• THE TASK: Retype each entry below exactly. Do not carry any image over.

• RECORDS PROVIDED:
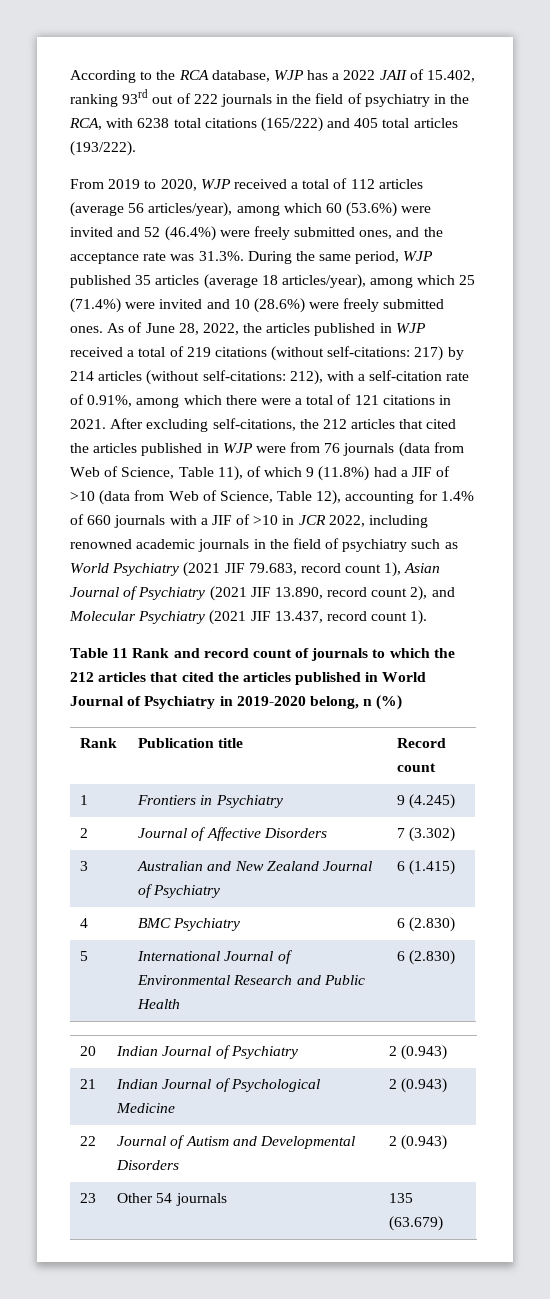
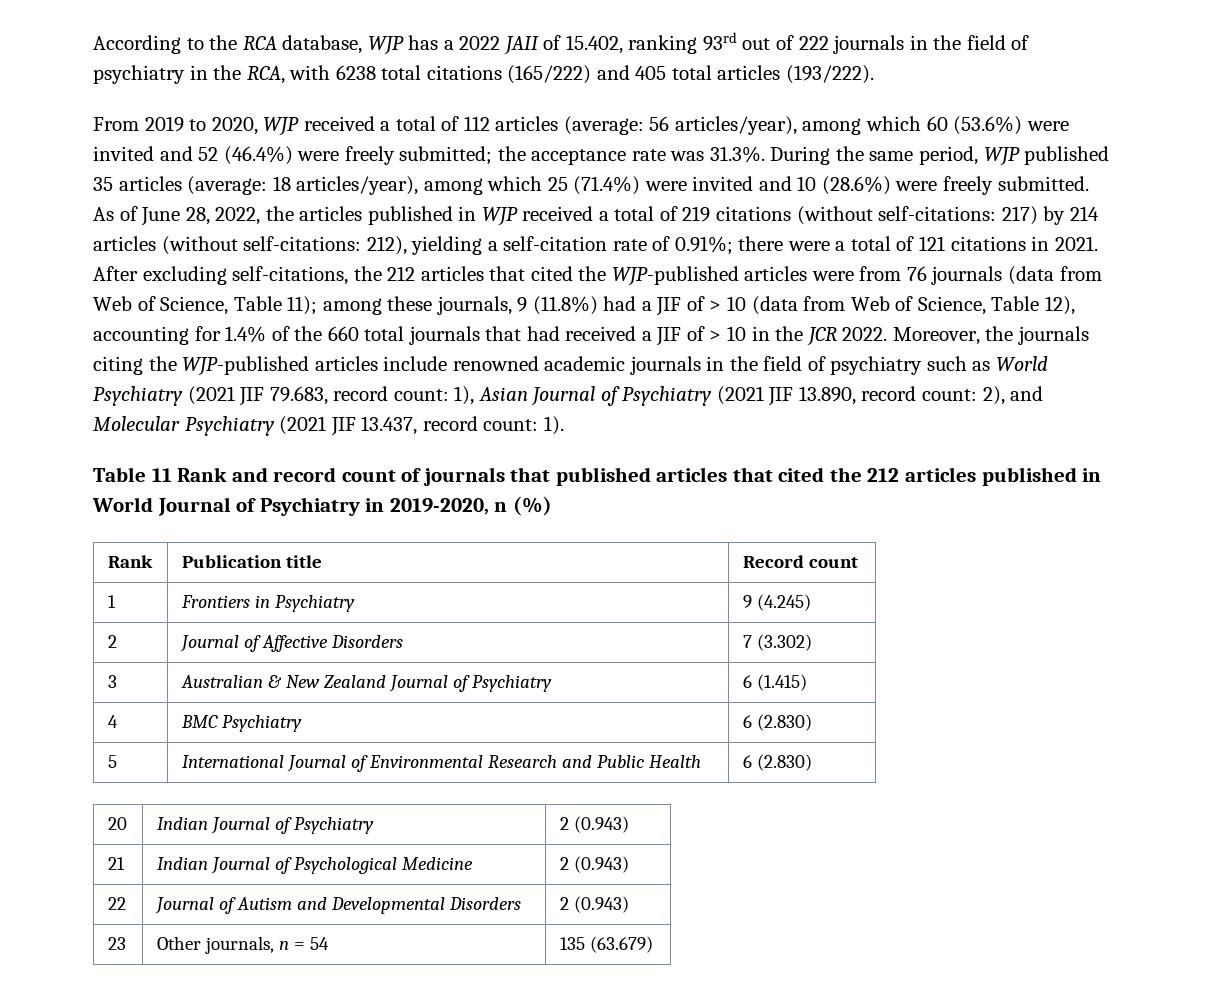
[70,202,124,217] (average -> [563,116,644,135] (average:
[294,227,420,239] submitted ones, and -> [399,146,493,165] submitted;
[203,274,258,289] (average -> [187,176,268,195] (average:
[383,299,445,309] [70,326,103,333] submitted ones. -> [997,176,1089,191] submitted.
[326,371,354,381] with -> [411,236,483,255] yielding
[87,395,222,408] 0.91%, among which -> [674,236,733,255] 0.91%;
[93,443,253,456] articles published in WJP -> [611,266,808,286] WJP-published articles
[217,466,303,481] 11), of which -> [287,296,512,315] 11); among these journals,
[70,491,95,501] >10 -> [709,296,747,311] > 10
[87,514,429,528] 660 journals with a JIF of >10 in JCR 2022, including -> [294,326,1089,346] [93,356,448,376] the 660 total journals that had received a JIF of > 10 in the JCR 2022. Moreover, the journals citing the WJP-published articles include
[345,564,382,573] count -> [393,389,449,401] count:
[371,588,408,597] count -> [922,389,978,401] count:
[371,612,408,621] count -> [483,419,539,431] count:
[372,648,455,658] [70,672,239,682] to which the 212 articles that cited the -> [510,467,900,486] that published articles that cited the 212
[236,696,359,709] 2019-2020 belong, -> [389,498,489,515] 2019-2020,
[207,861,232,871] and -> [267,675,282,688] &
(154, 1198) none -> [204,936,305,954] journals, n =
[175,1193,227,1206] journals -> (329, 943) none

• EXERCISE RESULT:
[70,202,124,217] (average -> [563,116,644,135] (average:
[294,227,420,239] submitted ones, and -> [399,146,493,165] submitted;
[203,274,258,289] (average -> [187,176,268,195] (average:
[383,299,445,309] [70,326,103,333] submitted ones. -> [997,176,1089,191] submitted.
[326,371,354,381] with -> [411,236,483,255] yielding
[87,395,222,408] 0.91%, among which -> [674,236,733,255] 0.91%;
[93,443,253,456] articles published in WJP -> [611,266,808,286] WJP-published articles
[217,466,303,481] 11), of which -> [287,296,512,315] 11); among these journals,
[70,491,95,501] >10 -> [709,296,747,311] > 10
[87,514,429,528] 660 journals with a JIF of >10 in JCR 2022, including -> [294,326,1089,346] [93,356,448,376] the 660 total journals that had received a JIF of > 10 in the JCR 2022. Moreover, the journals citing the WJP-published articles include
[345,564,382,573] count -> [393,389,449,401] count:
[371,588,408,597] count -> [922,389,978,401] count:
[371,612,408,621] count -> [483,419,539,431] count:
[372,648,455,658] [70,672,239,682] to which the 212 articles that cited the -> [510,467,900,486] that published articles that cited the 212
[236,696,359,709] 2019-2020 belong, -> [389,498,489,515] 2019-2020,
[207,861,232,871] and -> [267,675,282,688] &
(154, 1198) none -> [204,936,305,954] journals, n =
[175,1193,227,1206] journals -> (329, 943) none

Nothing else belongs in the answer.